Transcribed page contents:
· · · · ·

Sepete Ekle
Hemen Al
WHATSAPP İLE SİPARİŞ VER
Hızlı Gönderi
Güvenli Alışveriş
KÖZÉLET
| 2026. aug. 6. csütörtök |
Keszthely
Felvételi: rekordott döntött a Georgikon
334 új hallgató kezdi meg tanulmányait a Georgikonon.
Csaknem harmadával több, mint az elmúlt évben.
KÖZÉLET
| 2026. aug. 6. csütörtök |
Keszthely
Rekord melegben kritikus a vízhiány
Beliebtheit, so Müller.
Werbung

· · · · ·

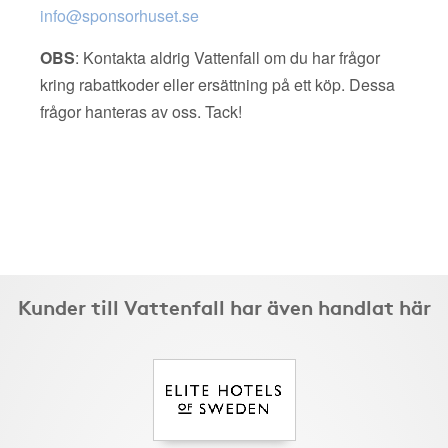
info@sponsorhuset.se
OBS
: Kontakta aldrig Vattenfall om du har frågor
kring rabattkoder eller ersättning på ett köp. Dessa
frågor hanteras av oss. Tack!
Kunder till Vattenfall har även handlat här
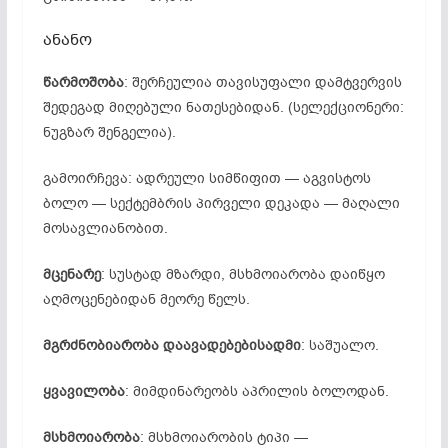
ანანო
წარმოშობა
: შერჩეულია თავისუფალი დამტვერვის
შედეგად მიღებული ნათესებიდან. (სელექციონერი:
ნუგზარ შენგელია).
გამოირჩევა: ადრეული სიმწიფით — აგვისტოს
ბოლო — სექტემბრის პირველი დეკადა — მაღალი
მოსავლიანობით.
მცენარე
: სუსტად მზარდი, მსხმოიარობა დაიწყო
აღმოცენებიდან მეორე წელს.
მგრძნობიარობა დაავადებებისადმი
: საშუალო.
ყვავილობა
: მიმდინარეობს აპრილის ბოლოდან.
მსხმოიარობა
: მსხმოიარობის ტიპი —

· · · · ·

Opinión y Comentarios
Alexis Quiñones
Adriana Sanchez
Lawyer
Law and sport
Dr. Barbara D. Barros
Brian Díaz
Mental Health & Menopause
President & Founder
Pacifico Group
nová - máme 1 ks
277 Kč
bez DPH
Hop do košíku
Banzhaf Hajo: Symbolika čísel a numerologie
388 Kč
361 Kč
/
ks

· · · · ·

▶ [Problem description]: Word for word, repeat the lines above from the one with "frågor hanteras av oss. Tack!" through the one with "მზარდი, მსხმოიარობა დაიწყო", and nothing beyond them. Omit the pictures.

▶ [Reply to the exercise]:
frågor hanteras av oss. Tack!
Kunder till Vattenfall har även handlat här
ანანო
წარმოშობა
: შერჩეულია თავისუფალი დამტვერვის
შედეგად მიღებული ნათესებიდან. (სელექციონერი:
ნუგზარ შენგელია).
გამოირჩევა: ადრეული სიმწიფით — აგვისტოს
ბოლო — სექტემბრის პირველი დეკადა — მაღალი
მოსავლიანობით.
მცენარე
: სუსტად მზარდი, მსხმოიარობა დაიწყო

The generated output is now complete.